In early 2005, Sessler started prematurely balding which led to a video tribute for his hair during an X-Play video showcase. Sessler confused many by announcing he was leaving X-Play to host a late-night talk show on G4 entitled Meet the Sess. A trailer of the new show aired on X-Play, showing Sessler verbally and physically abusing his guests until they released information about upcoming video games.

Despite being extremely over-the-top and obviously fake, many viewers began flooding the G4 forums asking when the show would air, and if Sessler was really leaving X-Play. On several occasions, Sessler has since publicly announced that the show was in fact an April Fool's Day joke. However, he had a podcast called Sessler's Soapbox as well as Feedback, where he discussed various gaming topics with other G4 correspondents and guests until late 2011, when he was replaced by Blair Herter.

On April 25, 2012, Sessler's employment contract was terminated by G4TV. No reason was given for his termination. As of October 2012, he is listed as a judge on Syfy's reality competition Viral Video Showdown.

On November 12, 2012, Sessler announced that he was joining Revision3. He remained with the network as Editor-in-Chief and Executive Producer of games content at Rev3Games until April 2014, when he announced his departure to "explore new opportunities" within "gaming that help further the medium".
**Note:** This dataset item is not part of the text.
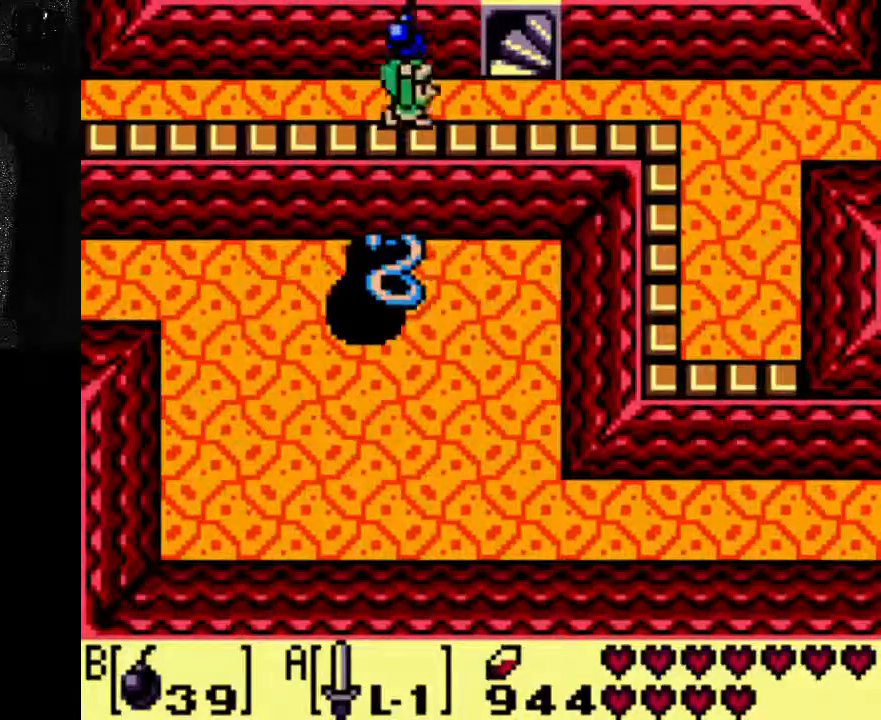
{"dt_ms": 500, "buttons": ["DPAD_RIGHT"], "left_stick": "center", "right_stick": "center", "events": []}
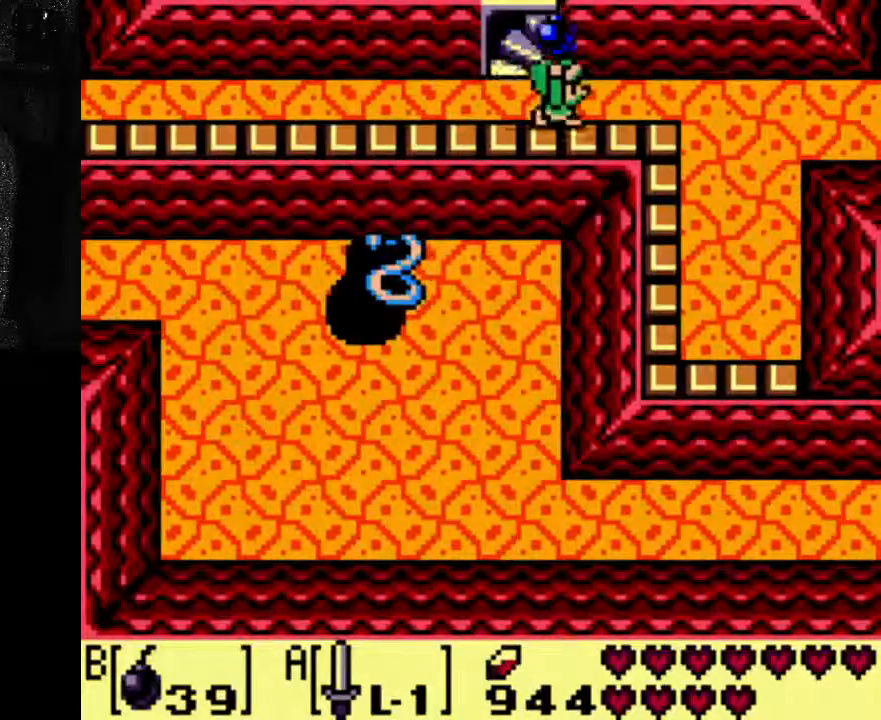
{"dt_ms": 500, "buttons": ["DPAD_RIGHT"], "left_stick": "center", "right_stick": "center", "events": []}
On April 2, 2014, Adam Sessler announced he was leaving Revision3 and would pursue a career outside video game journalism.

On June 9, 2014, Sessler appeared as a panelist on Spike TV's coverage of E3 2014.

On June 19, 2015, he was featured as pre-show and post-show host of the Bethesda Game Studios E3 event alongside his past co-worker Morgan Webb.

In 2016, Sessler co-founded Spiketrap, an AI-based social media intelligence platform, with Kieran Fitzpatrick, who serves as its CEO. Spiketrap’s first customers have been video game publishers such as Ubisoft, Bethesda, and 2K. Sessler left the company in March 2020.

On February 12, 2021, G4 announced that Sessler would return to host Xplay on the relaunched television network, though the network ceased operations on October 16, 2022.